Both the challenges are suitable for 5th and 6th-grade primary students and can be undertaken on a stand-alone basis; you do not need to have completed one before attempting the other. If this is your first Mission ALBA, we recommend starting with the first challenge, "Make the invisible visible”, because it covers a substantial part of the curriculum for this key-stage. The second challenge takes a more interdisciplinary approach, perfect for those who’ve already completed the first or want to work in a more cross-cutting way.
The project has been designed so that any teacher can easily tutor the project with the help of the teaching guide, which provides detailed guidelines, and the work plans, which offer a step-by-step guide to carrying out the experiments. We recommend, however, that you review all the materials thoroughly to familiarise yourself with the concepts and plan the lessons properly.
Each team (class-group) may only participate in one challenge per course, but if you have several teams because you manage more than one class, you can work on one challenge with one team and the other challenge with another.
Each class/team will receive a welcome pack. The pack contains a sample of some of the materials required for the mission experiments and a surprise for the students. Schools are responsible for sourcing the remaining material required for the experiments, which is all readily available and easy to find. The welcome pack does not contain the printed information or worksheets that students will complete in class. These can be downloaded when you have access to the platform.
Yes, the videos will introduce you to some of the people who work at ALBA and their role at the facility. What’s more, in each laboratory, you can win a video-conference with the people who will have guided you through the experiment. In addition, all the teams that complete the mission successfully will be entered into a draw to win a class visit from a researcher.
For the 2020-2021 course, the mission will take place during the second trimester, from the 8th of January to the 15th of May. There’s a suggested schedule for each of the 4 laboratories in the teaching guide. Each group can go at the pace they wish, although to participate in the prize draws, each laboratory must be completed within the established period.

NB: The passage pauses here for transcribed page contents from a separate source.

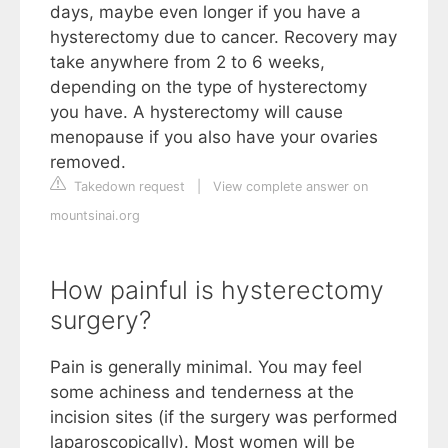
days, maybe even longer if you have a
hysterectomy due to cancer. Recovery may
take anywhere from 2 to 6 weeks,
depending on the type of hysterectomy
you have. A hysterectomy will cause
menopause if you also have your ovaries
removed.
Takedown request
|
View complete answer on
mountsinai.org
How painful is hysterectomy
surgery?
Pain is generally minimal. You may feel
some achiness and tenderness at the
incision sites (if the surgery was performed
laparoscopically). Most women will be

For the 2020-2021 course, the Mission ALBA website and all the teaching materials are available in both Spanish and Catalan. The work plans with the proposed experiments for the students can also be downloaded in English.
Yes. You can create several teams and assign each one a mission from your teacher profile area. That way, each class-group will have its own space on the platform to follow its progress.

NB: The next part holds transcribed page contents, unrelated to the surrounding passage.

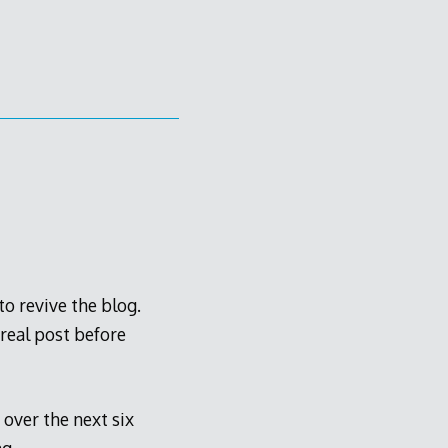
to revive the blog.
 real post before
over the next six
g.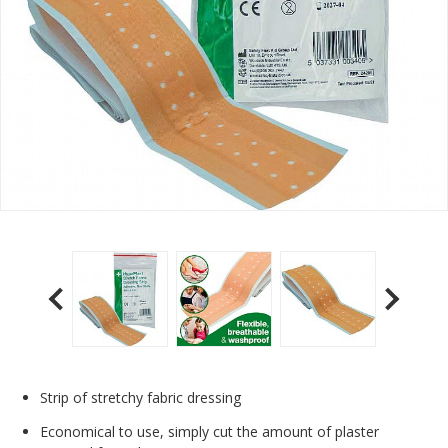
Strip of stretchy fabric dressing
Economical to use, simply cut the amount of plaster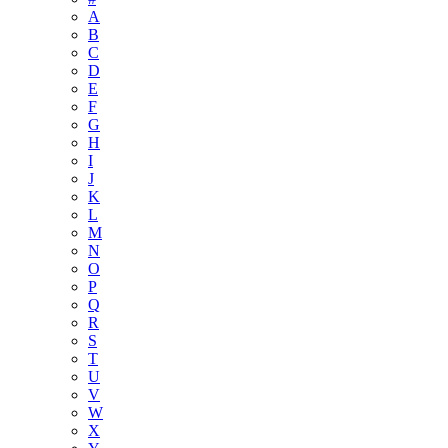
A
B
C
D
E
F
G
H
I
J
K
L
M
N
O
P
Q
R
S
T
U
V
W
X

Write to us at misionalba@cells.es and we’ll contact you to offer support in any way we can.
Participation in Mission ALBA is completely free. The school will only need to cover the cost of the materials required for the experiments. All the experiments have been purposefully designed to use materials that are readily and cheaply available. You can find the approximate cost in the teaching guide.
No. Your username and password will still be valid. Log in to your profile as normal. If you’ve forgotten your password, you can reset it using the link that appears in the registration section. If you can’t remember the email you used to register previously, let us know at misionalba@cells.es.
No. While the project aims to offer students a hands-on experience, it’s implemented entirely online.
The teams that complete each laboratory successfully will be entered into a draw to win the prize for that stage, and those that complete all four stages successfully will be entered into the draw for the final prize. There are five prizes up for grabs, one prize for each of the four laboratories, and a final prize at the end of the mission.
Just as we did in the 2019-20 academic year, Mission ALBA will adapt to any future changes in circumstances brought about by the Covid-19 pandemic. The laboratory sessions can be tweaked so that students can carry out the experiments at home and fill in the questionnaires online. This system was tested with excellent results in March-June 2020.